Source data
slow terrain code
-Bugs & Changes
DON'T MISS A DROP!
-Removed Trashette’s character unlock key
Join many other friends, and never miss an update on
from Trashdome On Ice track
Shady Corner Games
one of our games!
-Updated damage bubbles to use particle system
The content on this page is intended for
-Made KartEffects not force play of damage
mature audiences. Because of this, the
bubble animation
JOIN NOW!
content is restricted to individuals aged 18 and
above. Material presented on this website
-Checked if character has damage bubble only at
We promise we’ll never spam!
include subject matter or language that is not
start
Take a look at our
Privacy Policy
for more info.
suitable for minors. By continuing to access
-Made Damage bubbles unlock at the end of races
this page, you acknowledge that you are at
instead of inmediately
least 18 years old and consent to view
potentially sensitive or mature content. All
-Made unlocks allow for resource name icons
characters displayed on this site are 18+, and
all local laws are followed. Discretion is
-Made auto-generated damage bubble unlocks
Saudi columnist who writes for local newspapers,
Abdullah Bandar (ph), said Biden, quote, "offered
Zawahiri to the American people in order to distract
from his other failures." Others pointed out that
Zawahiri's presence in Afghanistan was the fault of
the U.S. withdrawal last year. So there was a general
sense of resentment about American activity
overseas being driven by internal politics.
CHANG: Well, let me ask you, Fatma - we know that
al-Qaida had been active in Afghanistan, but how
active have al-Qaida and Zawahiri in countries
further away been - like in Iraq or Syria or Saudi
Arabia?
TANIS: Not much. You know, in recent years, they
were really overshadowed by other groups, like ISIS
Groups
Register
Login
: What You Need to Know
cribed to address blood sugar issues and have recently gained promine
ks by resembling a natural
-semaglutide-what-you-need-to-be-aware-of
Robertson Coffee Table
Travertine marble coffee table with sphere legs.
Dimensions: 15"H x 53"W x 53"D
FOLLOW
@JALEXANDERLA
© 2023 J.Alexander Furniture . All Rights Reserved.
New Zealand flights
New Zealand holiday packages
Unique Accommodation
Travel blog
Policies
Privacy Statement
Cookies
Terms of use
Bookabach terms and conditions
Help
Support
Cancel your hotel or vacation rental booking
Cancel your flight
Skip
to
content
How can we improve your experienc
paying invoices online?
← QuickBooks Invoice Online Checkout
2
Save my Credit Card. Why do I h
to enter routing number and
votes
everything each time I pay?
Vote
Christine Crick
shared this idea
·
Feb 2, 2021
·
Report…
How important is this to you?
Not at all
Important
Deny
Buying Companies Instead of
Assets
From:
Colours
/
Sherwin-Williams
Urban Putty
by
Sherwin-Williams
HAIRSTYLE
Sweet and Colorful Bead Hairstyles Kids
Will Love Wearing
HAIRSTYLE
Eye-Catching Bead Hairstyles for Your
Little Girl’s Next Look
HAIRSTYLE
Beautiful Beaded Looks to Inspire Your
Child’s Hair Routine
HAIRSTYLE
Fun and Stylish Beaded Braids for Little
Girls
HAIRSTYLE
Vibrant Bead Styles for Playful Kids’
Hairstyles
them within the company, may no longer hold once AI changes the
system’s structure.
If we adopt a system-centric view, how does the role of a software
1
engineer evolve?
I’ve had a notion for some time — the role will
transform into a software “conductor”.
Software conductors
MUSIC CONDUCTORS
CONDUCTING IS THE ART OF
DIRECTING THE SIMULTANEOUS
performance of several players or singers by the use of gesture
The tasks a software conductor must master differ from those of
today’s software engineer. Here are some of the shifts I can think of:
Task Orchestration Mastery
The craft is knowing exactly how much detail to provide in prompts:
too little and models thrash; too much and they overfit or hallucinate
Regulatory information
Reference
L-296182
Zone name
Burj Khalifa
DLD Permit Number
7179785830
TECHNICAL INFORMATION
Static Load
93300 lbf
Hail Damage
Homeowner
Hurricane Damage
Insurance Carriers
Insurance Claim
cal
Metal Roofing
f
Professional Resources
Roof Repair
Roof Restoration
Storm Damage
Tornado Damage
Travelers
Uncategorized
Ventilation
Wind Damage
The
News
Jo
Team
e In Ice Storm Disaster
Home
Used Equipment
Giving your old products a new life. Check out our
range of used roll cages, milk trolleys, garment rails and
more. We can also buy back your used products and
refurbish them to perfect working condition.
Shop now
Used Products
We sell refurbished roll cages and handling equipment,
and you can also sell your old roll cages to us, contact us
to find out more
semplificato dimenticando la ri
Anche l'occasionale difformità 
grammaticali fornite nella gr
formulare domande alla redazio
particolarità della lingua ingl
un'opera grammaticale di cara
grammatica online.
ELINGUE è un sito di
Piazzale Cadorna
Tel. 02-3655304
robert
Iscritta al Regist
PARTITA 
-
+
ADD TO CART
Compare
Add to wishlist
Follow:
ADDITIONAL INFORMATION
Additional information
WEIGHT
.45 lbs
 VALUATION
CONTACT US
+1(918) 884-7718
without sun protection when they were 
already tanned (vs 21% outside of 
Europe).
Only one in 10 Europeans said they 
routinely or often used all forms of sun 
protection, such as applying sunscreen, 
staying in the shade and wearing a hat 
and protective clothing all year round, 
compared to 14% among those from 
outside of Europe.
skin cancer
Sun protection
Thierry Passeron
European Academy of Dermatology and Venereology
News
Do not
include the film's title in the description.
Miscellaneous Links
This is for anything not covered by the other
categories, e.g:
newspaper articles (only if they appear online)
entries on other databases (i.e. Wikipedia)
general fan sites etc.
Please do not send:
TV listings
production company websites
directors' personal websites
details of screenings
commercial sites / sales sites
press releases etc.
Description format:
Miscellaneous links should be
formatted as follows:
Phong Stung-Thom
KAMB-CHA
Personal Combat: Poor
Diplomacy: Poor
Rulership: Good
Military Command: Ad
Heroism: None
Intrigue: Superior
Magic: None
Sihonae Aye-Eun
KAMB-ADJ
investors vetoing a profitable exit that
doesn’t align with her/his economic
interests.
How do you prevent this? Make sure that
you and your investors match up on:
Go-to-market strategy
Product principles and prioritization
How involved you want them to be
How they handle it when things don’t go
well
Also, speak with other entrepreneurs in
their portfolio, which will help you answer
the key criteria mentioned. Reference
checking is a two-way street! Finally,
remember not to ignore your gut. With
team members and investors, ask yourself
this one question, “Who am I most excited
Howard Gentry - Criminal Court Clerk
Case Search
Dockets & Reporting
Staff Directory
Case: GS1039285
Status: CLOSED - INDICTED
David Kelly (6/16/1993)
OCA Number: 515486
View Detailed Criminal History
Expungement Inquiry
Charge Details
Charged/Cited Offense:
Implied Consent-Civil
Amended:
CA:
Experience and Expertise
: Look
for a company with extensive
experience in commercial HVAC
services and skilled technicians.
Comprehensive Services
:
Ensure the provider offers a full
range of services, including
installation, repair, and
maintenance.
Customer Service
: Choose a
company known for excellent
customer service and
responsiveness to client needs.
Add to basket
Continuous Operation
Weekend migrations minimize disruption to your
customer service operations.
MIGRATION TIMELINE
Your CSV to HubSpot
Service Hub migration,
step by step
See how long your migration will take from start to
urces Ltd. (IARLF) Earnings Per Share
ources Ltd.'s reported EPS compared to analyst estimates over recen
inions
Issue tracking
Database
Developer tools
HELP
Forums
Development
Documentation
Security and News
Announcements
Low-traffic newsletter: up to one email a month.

→ WORK ITEM:
Reproduce every line of the items above verbatim, from the first to the last, with no alterations.

→ RESULT OF THIS TASK:
slow terrain code
-Bugs & Changes
DON'T MISS A DROP!
-Removed Trashette’s character unlock key
Join many other friends, and never miss an update on
from Trashdome On Ice track
Shady Corner Games
one of our games!
-Updated damage bubbles to use particle system
The content on this page is intended for
-Made KartEffects not force play of damage
mature audiences. Because of this, the
bubble animation
JOIN NOW!
content is restricted to individuals aged 18 and
above. Material presented on this website
-Checked if character has damage bubble only at
We promise we’ll never spam!
include subject matter or language that is not
start
Take a look at our
Privacy Policy
for more info.
suitable for minors. By continuing to access
-Made Damage bubbles unlock at the end of races
this page, you acknowledge that you are at
instead of inmediately
least 18 years old and consent to view
potentially sensitive or mature content. All
-Made unlocks allow for resource name icons
characters displayed on this site are 18+, and
all local laws are followed. Discretion is
-Made auto-generated damage bubble unlocks
Saudi columnist who writes for local newspapers,
Abdullah Bandar (ph), said Biden, quote, "offered
Zawahiri to the American people in order to distract
from his other failures." Others pointed out that
Zawahiri's presence in Afghanistan was the fault of
the U.S. withdrawal last year. So there was a general
sense of resentment about American activity
overseas being driven by internal politics.
CHANG: Well, let me ask you, Fatma - we know that
al-Qaida had been active in Afghanistan, but how
active have al-Qaida and Zawahiri in countries
further away been - like in Iraq or Syria or Saudi
Arabia?
TANIS: Not much. You know, in recent years, they
were really overshadowed by other groups, like ISIS
Groups
Register
Login
: What You Need to Know
cribed to address blood sugar issues and have recently gained promine
ks by resembling a natural
-semaglutide-what-you-need-to-be-aware-of
Robertson Coffee Table
Travertine marble coffee table with sphere legs.
Dimensions: 15"H x 53"W x 53"D
FOLLOW
@JALEXANDERLA
© 2023 J.Alexander Furniture . All Rights Reserved.
New Zealand flights
New Zealand holiday packages
Unique Accommodation
Travel blog
Policies
Privacy Statement
Cookies
Terms of use
Bookabach terms and conditions
Help
Support
Cancel your hotel or vacation rental booking
Cancel your flight
Skip
to
content
How can we improve your experienc
paying invoices online?
← QuickBooks Invoice Online Checkout
2
Save my Credit Card. Why do I h
to enter routing number and
votes
everything each time I pay?
Vote
Christine Crick
shared this idea
·
Feb 2, 2021
·
Report…
How important is this to you?
Not at all
Important
Deny
Buying Companies Instead of
Assets
From:
Colours
/
Sherwin-Williams
Urban Putty
by
Sherwin-Williams
HAIRSTYLE
Sweet and Colorful Bead Hairstyles Kids
Will Love Wearing
HAIRSTYLE
Eye-Catching Bead Hairstyles for Your
Little Girl’s Next Look
HAIRSTYLE
Beautiful Beaded Looks to Inspire Your
Child’s Hair Routine
HAIRSTYLE
Fun and Stylish Beaded Braids for Little
Girls
HAIRSTYLE
Vibrant Bead Styles for Playful Kids’
Hairstyles
them within the company, may no longer hold once AI changes the
system’s structure.
If we adopt a system-centric view, how does the role of a software
1
engineer evolve?
I’ve had a notion for some time — the role will
transform into a software “conductor”.
Software conductors
MUSIC CONDUCTORS
CONDUCTING IS THE ART OF
DIRECTING THE SIMULTANEOUS
performance of several players or singers by the use of gesture
The tasks a software conductor must master differ from those of
today’s software engineer. Here are some of the shifts I can think of:
Task Orchestration Mastery
The craft is knowing exactly how much detail to provide in prompts:
too little and models thrash; too much and they overfit or hallucinate
Regulatory information
Reference
L-296182
Zone name
Burj Khalifa
DLD Permit Number
7179785830
TECHNICAL INFORMATION
Static Load
93300 lbf
Hail Damage
Homeowner
Hurricane Damage
Insurance Carriers
Insurance Claim
cal
Metal Roofing
f
Professional Resources
Roof Repair
Roof Restoration
Storm Damage
Tornado Damage
Travelers
Uncategorized
Ventilation
Wind Damage
The
News
Jo
Team
e In Ice Storm Disaster
Home
Used Equipment
Giving your old products a new life. Check out our
range of used roll cages, milk trolleys, garment rails and
more. We can also buy back your used products and
refurbish them to perfect working condition.
Shop now
Used Products
We sell refurbished roll cages and handling equipment,
and you can also sell your old roll cages to us, contact us
to find out more
semplificato dimenticando la ri
Anche l'occasionale difformità 
grammaticali fornite nella gr
formulare domande alla redazio
particolarità della lingua ingl
un'opera grammaticale di cara
grammatica online.
ELINGUE è un sito di
Piazzale Cadorna
Tel. 02-3655304
robert
Iscritta al Regist
PARTITA 
-
+
ADD TO CART
Compare
Add to wishlist
Follow:
ADDITIONAL INFORMATION
Additional information
WEIGHT
.45 lbs
 VALUATION
CONTACT US
+1(918) 884-7718
without sun protection when they were 
already tanned (vs 21% outside of 
Europe).
Only one in 10 Europeans said they 
routinely or often used all forms of sun 
protection, such as applying sunscreen, 
staying in the shade and wearing a hat 
and protective clothing all year round, 
compared to 14% among those from 
outside of Europe.
skin cancer
Sun protection
Thierry Passeron
European Academy of Dermatology and Venereology
News
Do not
include the film's title in the description.
Miscellaneous Links
This is for anything not covered by the other
categories, e.g:
newspaper articles (only if they appear online)
entries on other databases (i.e. Wikipedia)
general fan sites etc.
Please do not send:
TV listings
production company websites
directors' personal websites
details of screenings
commercial sites / sales sites
press releases etc.
Description format:
Miscellaneous links should be
formatted as follows:
Phong Stung-Thom
KAMB-CHA
Personal Combat: Poor
Diplomacy: Poor
Rulership: Good
Military Command: Ad
Heroism: None
Intrigue: Superior
Magic: None
Sihonae Aye-Eun
KAMB-ADJ
investors vetoing a profitable exit that
doesn’t align with her/his economic
interests.
How do you prevent this? Make sure that
you and your investors match up on:
Go-to-market strategy
Product principles and prioritization
How involved you want them to be
How they handle it when things don’t go
well
Also, speak with other entrepreneurs in
their portfolio, which will help you answer
the key criteria mentioned. Reference
checking is a two-way street! Finally,
remember not to ignore your gut. With
team members and investors, ask yourself
this one question, “Who am I most excited
Howard Gentry - Criminal Court Clerk
Case Search
Dockets & Reporting
Staff Directory
Case: GS1039285
Status: CLOSED - INDICTED
David Kelly (6/16/1993)
OCA Number: 515486
View Detailed Criminal History
Expungement Inquiry
Charge Details
Charged/Cited Offense:
Implied Consent-Civil
Amended:
CA:
Experience and Expertise
: Look
for a company with extensive
experience in commercial HVAC
services and skilled technicians.
Comprehensive Services
:
Ensure the provider offers a full
range of services, including
installation, repair, and
maintenance.
Customer Service
: Choose a
company known for excellent
customer service and
responsiveness to client needs.
Add to basket
Continuous Operation
Weekend migrations minimize disruption to your
customer service operations.
MIGRATION TIMELINE
Your CSV to HubSpot
Service Hub migration,
step by step
See how long your migration will take from start to
urces Ltd. (IARLF) Earnings Per Share
ources Ltd.'s reported EPS compared to analyst estimates over recen
inions
Issue tracking
Database
Developer tools
HELP
Forums
Development
Documentation
Security and News
Announcements
Low-traffic newsletter: up to one email a month.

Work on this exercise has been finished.